Provided passage ▸
On appeal, the HC held that,
Whether the provision of Section 43A comes into picture in case of forex fluctuation gain, if no deduction or depreciation has been claimed in respect of imported assets - NO: HC
++ the provisions of Section 43A deals with the variation of expenses on account of change in the rate of exchange of currency. Such provision takes into account the additional expenses that may be incurred by an assessee as a result of the fluctuation of foreign exchange rates or the gain that may be made by an assessee on such account. However, such provision is confined to assets acquired from a country outside India for the purpose of the assessee's business or profession. The ITAT held in this case that since the construction of relevant house was not a part of the business of assessee, Section 43A would not apply to the apparent gain made by assessee as a consequence of the foreign exchange fluctuation. On a plain reading of Section 43A and the fact that the assessee had not claimed any deduction or depreciation on account of the lift or other construction material, it cannot be said that the ITAT committed any error.
Revenue's appeal dismissed
2018-TIOL-1064-HC-KOL-IT
PR.CIT Vs SALARPURIA SOFT ZONE: CALCUTTA HIGH COURT (Dated: May 8, 2018)
Income tax - Section 80IA
Keywords - loans advanced to sister concern - profit from industrial undertakings
The Revenue Department preferred present appeal challenging the action of ITAT in allowing the deduction u/s 80IA to the assessee company engaged in infrastructure development in respect of profits & gains from industrial undertakings. The Department had also challenged the action of ITAT in allowing the interest in respect of certain sister concerns to whom certain loans were made available by the assessee.

Information provided ▸
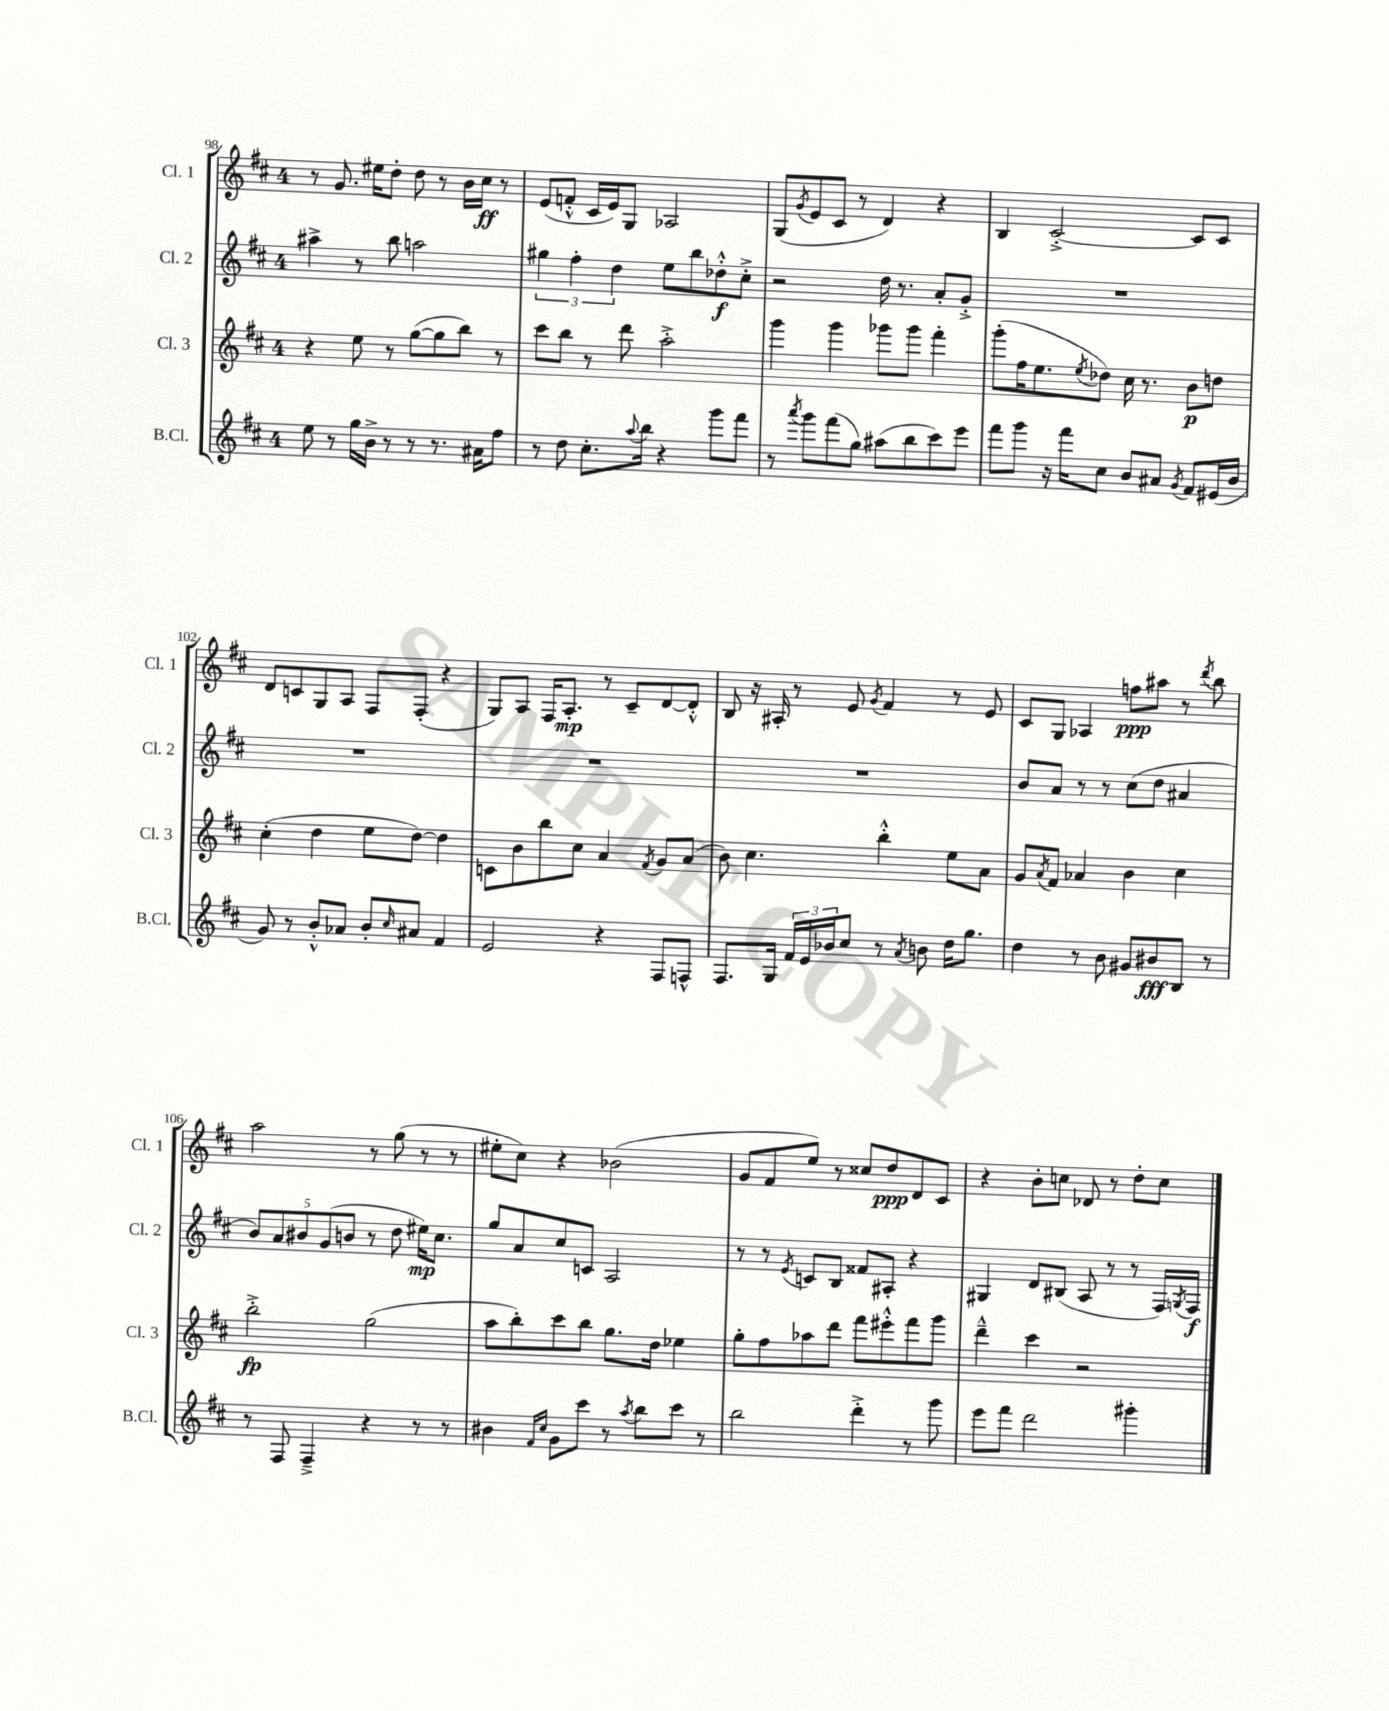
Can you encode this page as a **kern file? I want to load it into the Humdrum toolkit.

Task directions ▸ Print the Provided passage on the Section 43A and Section 80IA rulings in full, unchanged.

Final result ▸
On appeal, the HC held that,
Whether the provision of Section 43A comes into picture in case of forex fluctuation gain, if no deduction or depreciation has been claimed in respect of imported assets - NO: HC
++ the provisions of Section 43A deals with the variation of expenses on account of change in the rate of exchange of currency. Such provision takes into account the additional expenses that may be incurred by an assessee as a result of the fluctuation of foreign exchange rates or the gain that may be made by an assessee on such account. However, such provision is confined to assets acquired from a country outside India for the purpose of the assessee's business or profession. The ITAT held in this case that since the construction of relevant house was not a part of the business of assessee, Section 43A would not apply to the apparent gain made by assessee as a consequence of the foreign exchange fluctuation. On a plain reading of Section 43A and the fact that the assessee had not claimed any deduction or depreciation on account of the lift or other construction material, it cannot be said that the ITAT committed any error.
Revenue's appeal dismissed
2018-TIOL-1064-HC-KOL-IT
PR.CIT Vs SALARPURIA SOFT ZONE: CALCUTTA HIGH COURT (Dated: May 8, 2018)
Income tax - Section 80IA
Keywords - loans advanced to sister concern - profit from industrial undertakings
The Revenue Department preferred present appeal challenging the action of ITAT in allowing the deduction u/s 80IA to the assessee company engaged in infrastructure development in respect of profits & gains from industrial undertakings. The Department had also challenged the action of ITAT in allowing the interest in respect of certain sister concerns to whom certain loans were made available by the assessee.